About this task = The text below describes simulations for cross-phenotype meta-analysis. List every type of effect size distribution the simulations tested.

Text for analysis =
━━━━

Cross-phenotype meta-analysis methods

We examined the performance of ten published meta-analysis methods: (1) FEMA; (2) ASSET1; (3) ASSET2; (4) BE; (5) CPASSOC; (6) REMA; (7) HE-REMA; (8) Fisher; (9) WICS; (10) CPMA. We summarized the major characteristics of ten meta-analysis methods in Table 1. For further details of the methods, we refer to S1 Note and original publications[14–16,21–26].

Simulation studies to assess power and type I error rates

We generated 10,000 sets of association summary statistics for K study traits (K = 5, 8, 10), assuming causal SNPs in Hardy-Weinberg equilibrium with the population minor allele frequency (MAF) f (f = 0.1). We refer to the number of traits with non-null effects as T_a (2 ≤ T_a ≤ K). To examine a list of scenarios with various heterogeneous effects, we tested three types of effect size distributions: (1) normal distribution, (2) bimodal normal distribution, and (3) uniform distribution. For the normal distribution, the effect size β_i was selected from N (ln(μ), (kln(μ))²) where μ = 1.1 and k = 0.5 (i ∈ {1,2,…,K}). When a trait was not associated with an SNP, the effect size β_i was drawn from N (0, (kln(μ))²) where k = 0.25. For traits with opposite directional effects, we assigned a negative sign once the effect size β_i is randomly selected for the trait. For the scenario of bimodal normal distribution, the effect size β_i of each trait was generated from one of two independent normal distributions, N (0.5ln(μ), (kln(μ))²) and N (1.5ln(μ), (kln(μ))²), with equal probabilities. Under the uniform distribution, we chose the effect size β in the range of 0 to 2ln(μ). We assumed an equal number of subjects for K traits, setting N cases and N controls (N = 1,000). Given a randomly selected effect size and N, the MAF of a variant in cases was calculated assuming the control MAF f, and the 1-degree-of-freedom chi-square test was conducted for assessing association with each trait. This procedure was repeated 10,000 times for K traits under each setting. We repeated the same procedure assuming the odds ratios (ORs) μ of 1.2.

━━━━

Data below =
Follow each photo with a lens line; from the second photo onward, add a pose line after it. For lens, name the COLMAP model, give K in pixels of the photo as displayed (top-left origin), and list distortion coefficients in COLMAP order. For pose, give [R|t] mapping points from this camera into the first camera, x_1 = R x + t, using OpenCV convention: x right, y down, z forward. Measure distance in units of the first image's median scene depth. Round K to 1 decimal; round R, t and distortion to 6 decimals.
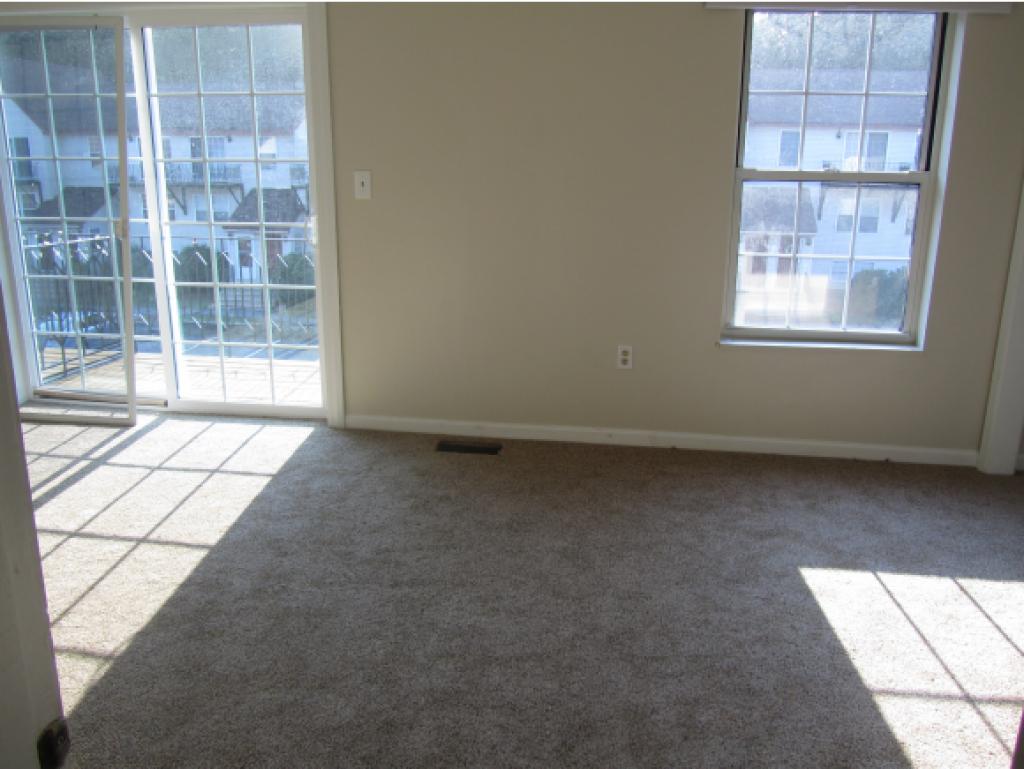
lens RADIAL K [[855.8, 0, 512.0], [0, 855.8, 384.5], [0, 0, 1]] dist [-0.036699, -0.000540]
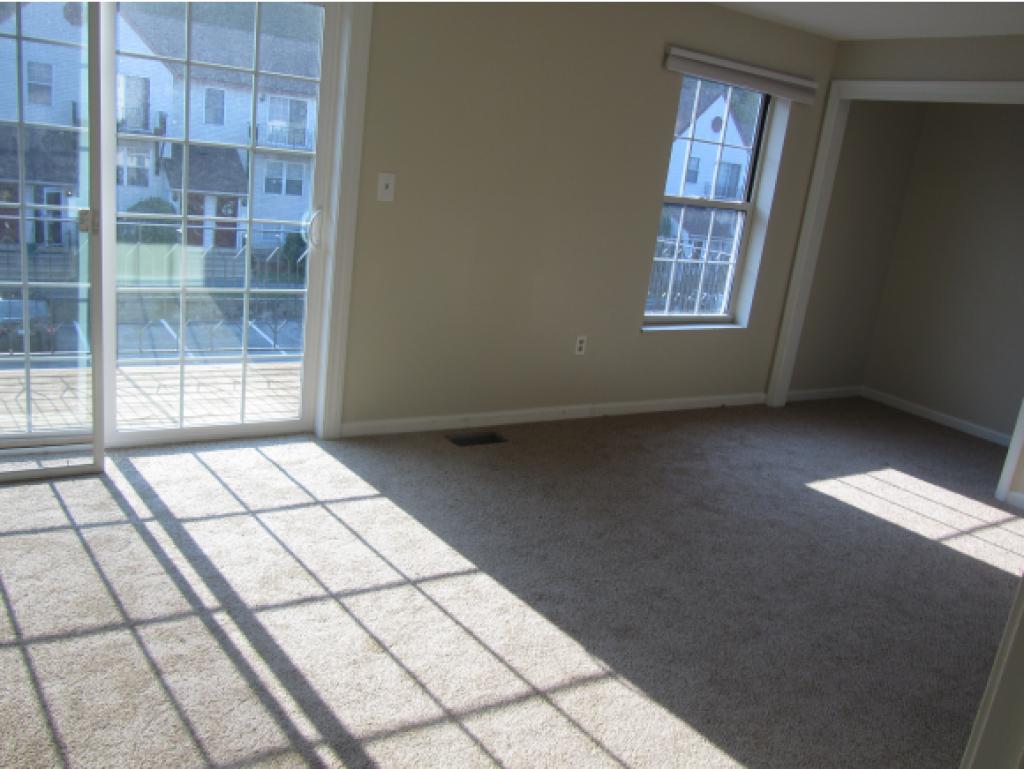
lens RADIAL K [[855.8, 0, 512.0], [0, 855.8, 384.5], [0, 0, 1]] dist [-0.036699, -0.000540]
pose [[0.743574, -0.098139, 0.661412, -0.773757], [0.063414, 0.995062, 0.076353, -0.078868], [-0.665640, -0.014832, 0.746126, 0.183644]]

━━━━

Output for this task =
Normal distribution
Bimodal normal distribution
Uniform distribution